In a recent post on “The Drinking Classes,” Jon Urch made the provocative case that IPAs are “doomed.” The most insightful part of his case was this:
The modern IPA is so loaded with delicate hop oils it can barely go a few weeks without losing its complex, dank, citrusy aroma – maybe less if it’s a real hop bomb. (Last year I snared a fresh four pack of Heady Topper and drank a can every weekend for four weeks. There was a marked, super noticeable drop off in aroma and impact with each one.)
I’m not sure this is an entirely intractable situation—for example in response, Stan Hieronymus asks “are aroma/flavor stability and this aroma/flavor itself truly incompatible?”—but Urch’s point is well-taken. For the most part, IPAs are just better when they’re super fresh. This obvious truth in turn got me thinking about how the tyranny of bottles and cans drive the beer market. Urch’s doom creeps toward IPA because Americans drink 90% of their beer out of bottles and cans. But what if they didn’t? What if American drinkers rediscovered their love of draft beer and started hitting the pubs more often?
As it happens, this appears to already be happening—at least where it matters. Draft sales in that range we call “craft beer” (for the sake of discussion, anything that’s not a mass market lager or import) are far ahead of the market in general. According to the best estimates by the Brewers Association, fully a third of craft beer is sold on draft. And, based on some number crunching by BA economist Bart Watson, those states where craft beer is strongly embedded drink the most draft beer: Vermont, Oregon, Colorado, Maine, Washington and (surprisingly) Montana. It’s even more exaggerated in my home state, where over a quarter of the beer consumed falls into that “craft” category (double the national average). Here, craft beer constitutes a staggering two-thirds of all the beer sold on draft.
The kind of beer people drink depends in part on how it’s packaged.
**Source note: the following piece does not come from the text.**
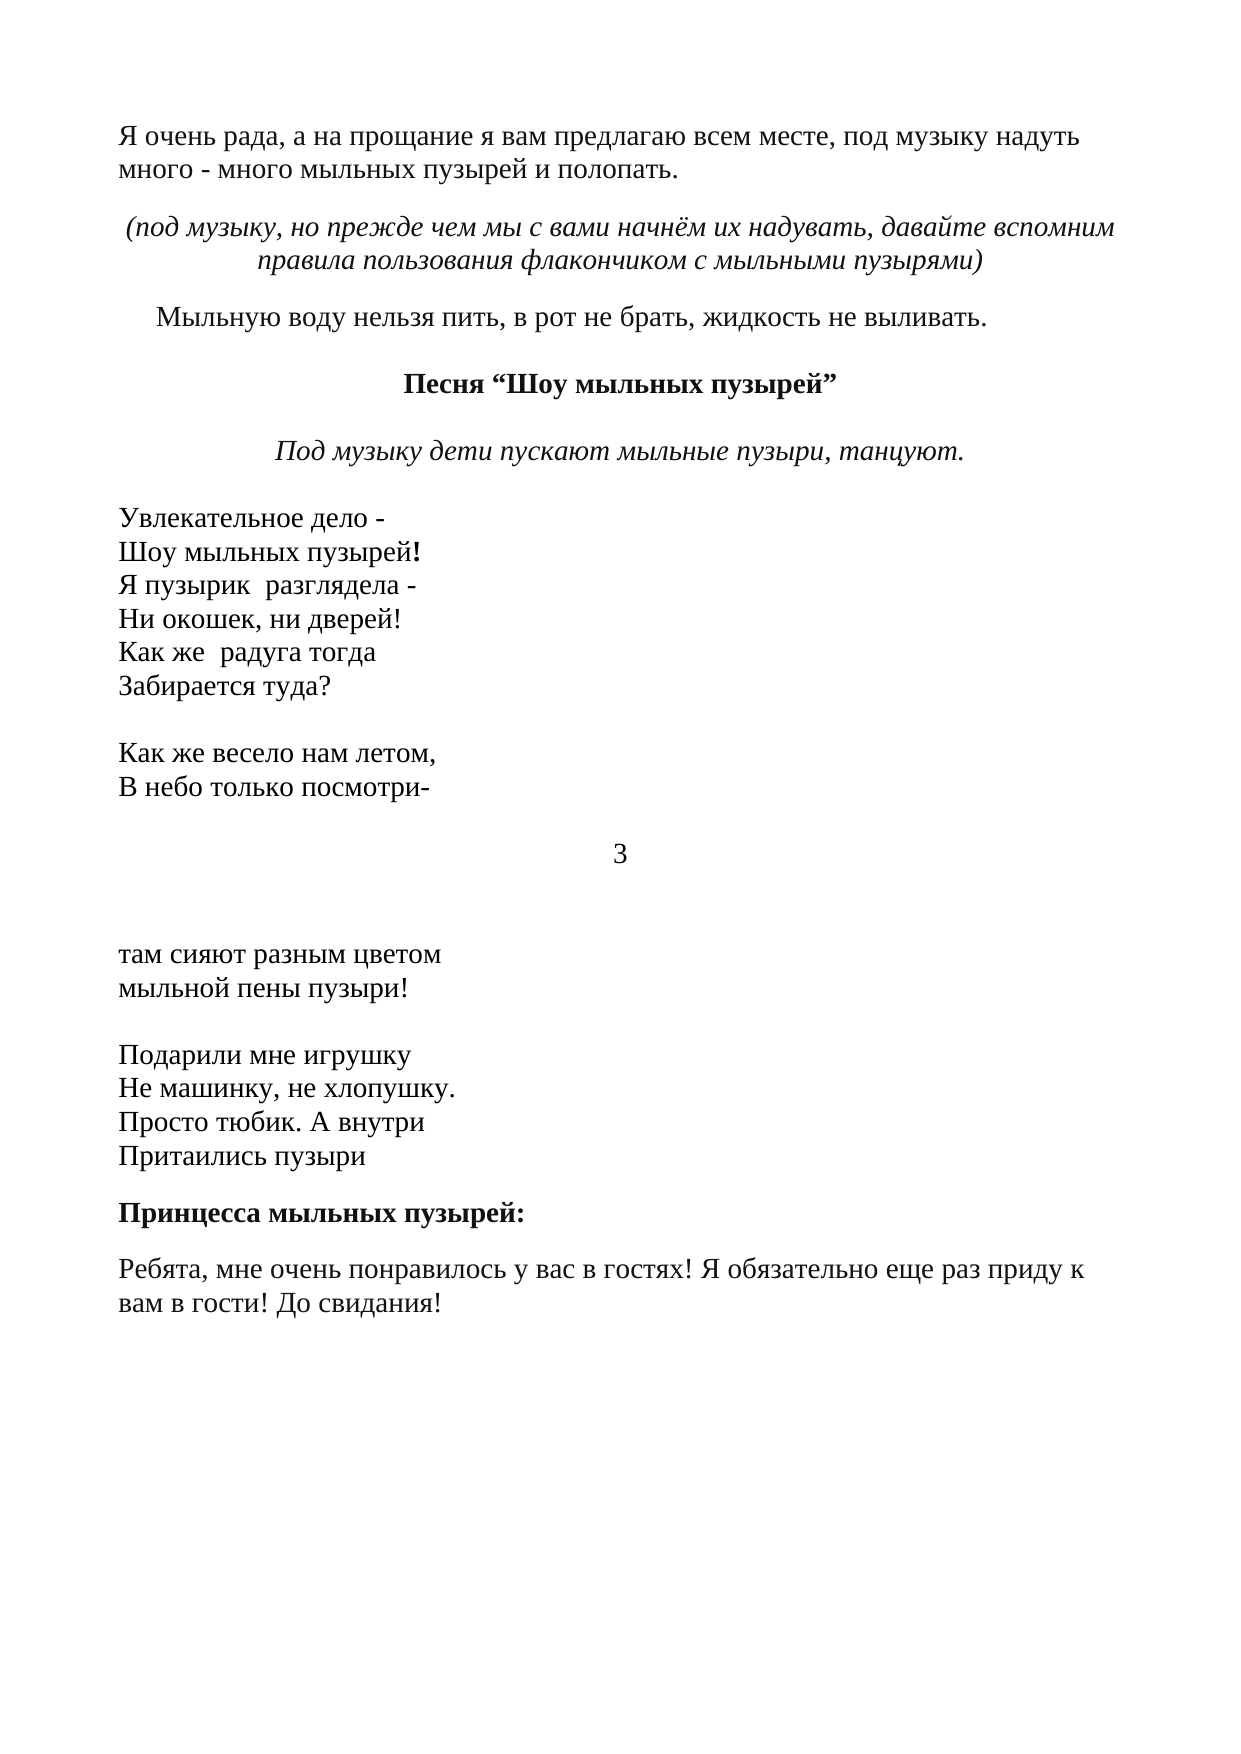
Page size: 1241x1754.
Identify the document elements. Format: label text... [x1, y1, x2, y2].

The U.K. offers the clearest case: sessionable ales are consumed in far greater proportion in pubs—on cask—than they are in grocery stores. Cask ale was designed to be drunk in pubs, and pub-going sustains this range of beer. (After long decades of decline, I’m happy to report it’s on a sharp growth curve, too.) It’s true in Germany as well, where delicate helles lagers and kölsch are consumed heavily in the pubs. If pub culture bottoms out in Germany and the U.K. the way it has in America, we would expect to see a shift in beer preferences. I’ve spoken with anxious brewers in London and Cologne who fret about the slowly eroding culture of pub-going, knowing that their sales are tied to the venues at which customers drink.
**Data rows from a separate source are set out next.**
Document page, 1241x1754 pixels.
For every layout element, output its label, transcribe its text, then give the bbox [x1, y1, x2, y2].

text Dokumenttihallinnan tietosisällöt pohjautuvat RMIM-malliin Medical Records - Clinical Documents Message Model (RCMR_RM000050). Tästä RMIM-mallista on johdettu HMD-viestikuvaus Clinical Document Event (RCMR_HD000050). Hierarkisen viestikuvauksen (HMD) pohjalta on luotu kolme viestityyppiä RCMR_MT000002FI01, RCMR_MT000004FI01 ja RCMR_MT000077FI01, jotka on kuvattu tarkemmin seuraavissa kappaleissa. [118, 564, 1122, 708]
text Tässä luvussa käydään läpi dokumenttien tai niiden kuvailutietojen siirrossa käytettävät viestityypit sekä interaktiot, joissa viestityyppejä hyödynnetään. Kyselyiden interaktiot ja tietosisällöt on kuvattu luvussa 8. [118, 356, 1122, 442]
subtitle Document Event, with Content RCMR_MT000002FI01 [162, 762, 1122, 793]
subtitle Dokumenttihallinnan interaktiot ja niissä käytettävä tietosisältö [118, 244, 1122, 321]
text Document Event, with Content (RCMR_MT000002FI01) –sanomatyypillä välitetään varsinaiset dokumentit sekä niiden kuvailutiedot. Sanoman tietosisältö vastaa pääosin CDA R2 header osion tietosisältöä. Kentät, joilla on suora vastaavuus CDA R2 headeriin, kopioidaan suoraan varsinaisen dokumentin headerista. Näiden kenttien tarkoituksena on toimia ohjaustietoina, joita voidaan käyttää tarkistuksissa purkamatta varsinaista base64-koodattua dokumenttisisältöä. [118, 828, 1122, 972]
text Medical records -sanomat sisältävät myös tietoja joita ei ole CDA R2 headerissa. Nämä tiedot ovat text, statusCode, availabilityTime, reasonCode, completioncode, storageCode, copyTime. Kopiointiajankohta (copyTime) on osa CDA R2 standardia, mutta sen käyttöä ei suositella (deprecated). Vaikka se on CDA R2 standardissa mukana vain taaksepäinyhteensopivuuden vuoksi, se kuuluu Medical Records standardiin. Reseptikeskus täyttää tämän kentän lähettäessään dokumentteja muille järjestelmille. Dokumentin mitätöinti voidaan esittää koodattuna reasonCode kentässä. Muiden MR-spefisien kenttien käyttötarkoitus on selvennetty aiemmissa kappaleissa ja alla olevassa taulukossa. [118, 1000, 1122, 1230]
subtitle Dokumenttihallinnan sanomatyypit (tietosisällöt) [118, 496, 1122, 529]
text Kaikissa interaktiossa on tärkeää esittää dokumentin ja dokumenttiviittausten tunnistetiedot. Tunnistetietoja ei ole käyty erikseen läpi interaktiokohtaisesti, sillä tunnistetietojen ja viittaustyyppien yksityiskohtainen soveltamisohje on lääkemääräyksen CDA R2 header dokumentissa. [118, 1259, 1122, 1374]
But perhaps those forces can work in reverse, too. Might it not become the case that our shifting beer preferences in the U.S. might drive us back into pubs? Most consumers are probably not aware of the effect of dissolved oxygen levels and staling rates in their favorite IPAs, but what they do recognize is that beer just tastes better at the brewery (and at reliable taprooms). It’s no surprise that people of an earlier generation didn’t feel the need to get to the pubs to get their Budweiser fresh—nor much of a surprise that pub-going was so rare in a country that only served fizzy pale lager. But what happens when beer preferences change?
There are many delights in heading down to the neighborhood pub, particularly now that it is an airy, well-lit, family-friendly venue. But surely the biggest draw is the fresh beer—and it appears IPAs are actually driving this. Lew Bryson recently observed that IPAs are starting to dominate tap lists at pubs: “I’ve been at beer bars where over three-quarters of the taps were pouring some variation on an IPA, or at least something that called itself an IPA.” Pubs put on the beers they think will sell, and people are clearly clamoring for IPAs. Maybe that’s partly because they’re draft IPAs. (At the supermarket, the style leads all others, but only accounts for a quarter of all sales.)
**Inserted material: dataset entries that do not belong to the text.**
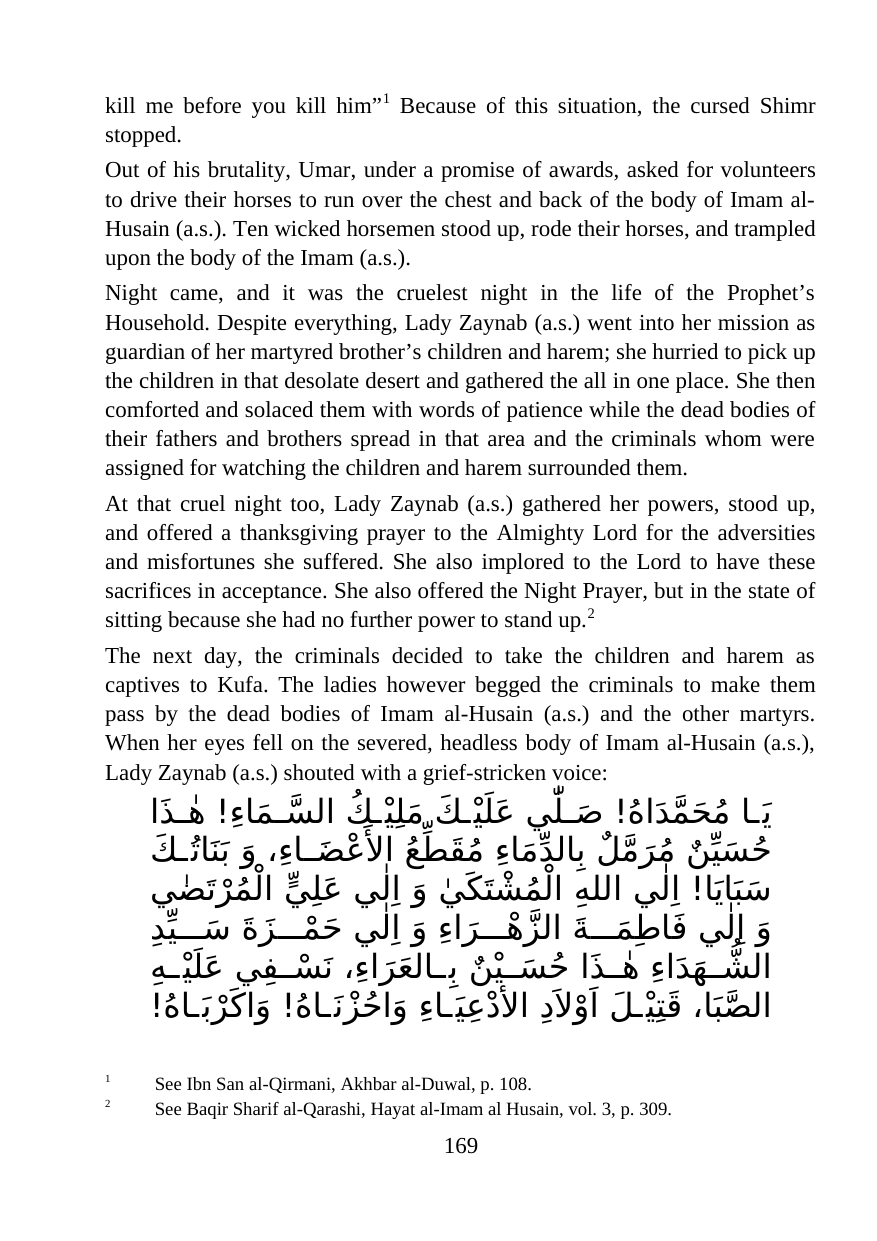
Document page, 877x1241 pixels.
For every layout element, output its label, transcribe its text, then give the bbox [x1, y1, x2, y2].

text Night came, and it was the cruelest night in the life of the Prophet’s Household. Despite everything, Lady Zaynab (a.s.) went into her mission as guardian of her martyred brother’s children and harem; she hurried to pick up the children in that desolate desert and gathered the all in one place. She then comforted and solaced them with words of patience while the dead bodies of their fathers and brothers spread in that area and the criminals whom were assigned for watching the children and harem surrounded them. [105, 277, 817, 482]
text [105, 90, 817, 148]
text The next day, the criminals decided to take the children and harem as captives to Kufa. The ladies however begged the criminals to make them pass by the dead bodies of Imam al-Husain (a.s.) and the other martyrs. When her eyes fell on the severed, headless body of Imam al-Husain (a.s.), Lady Zaynab (a.s.) shouted with a grief-stricken voice: [105, 640, 817, 786]
text Out of his brutality, Umar, under a promise of awards, asked for volunteers to drive their horses to run over the chest and back of the body of Imam al-Husain (a.s.). Ten wicked horsemen stood up, rode their horses, and trampled upon the body of the Imam (a.s.). [105, 154, 817, 271]
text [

There is a constant conversation between brewers and their customers. We almost always remove the context in which people drink beer from the kinds of beer they drink—but it’s a big part of that conversation. Brewers recognize their bottled IPAs have to survive longer on the shelves, so they engineer them differently. Customers, increasingly, are recognizing that the IPAs breweries serve draft-only have extra-special juicy qualities only freshness can ensure. The unintended consequence of this may be a permanent spike in draft consumption. Not a bad accident, when you think about it.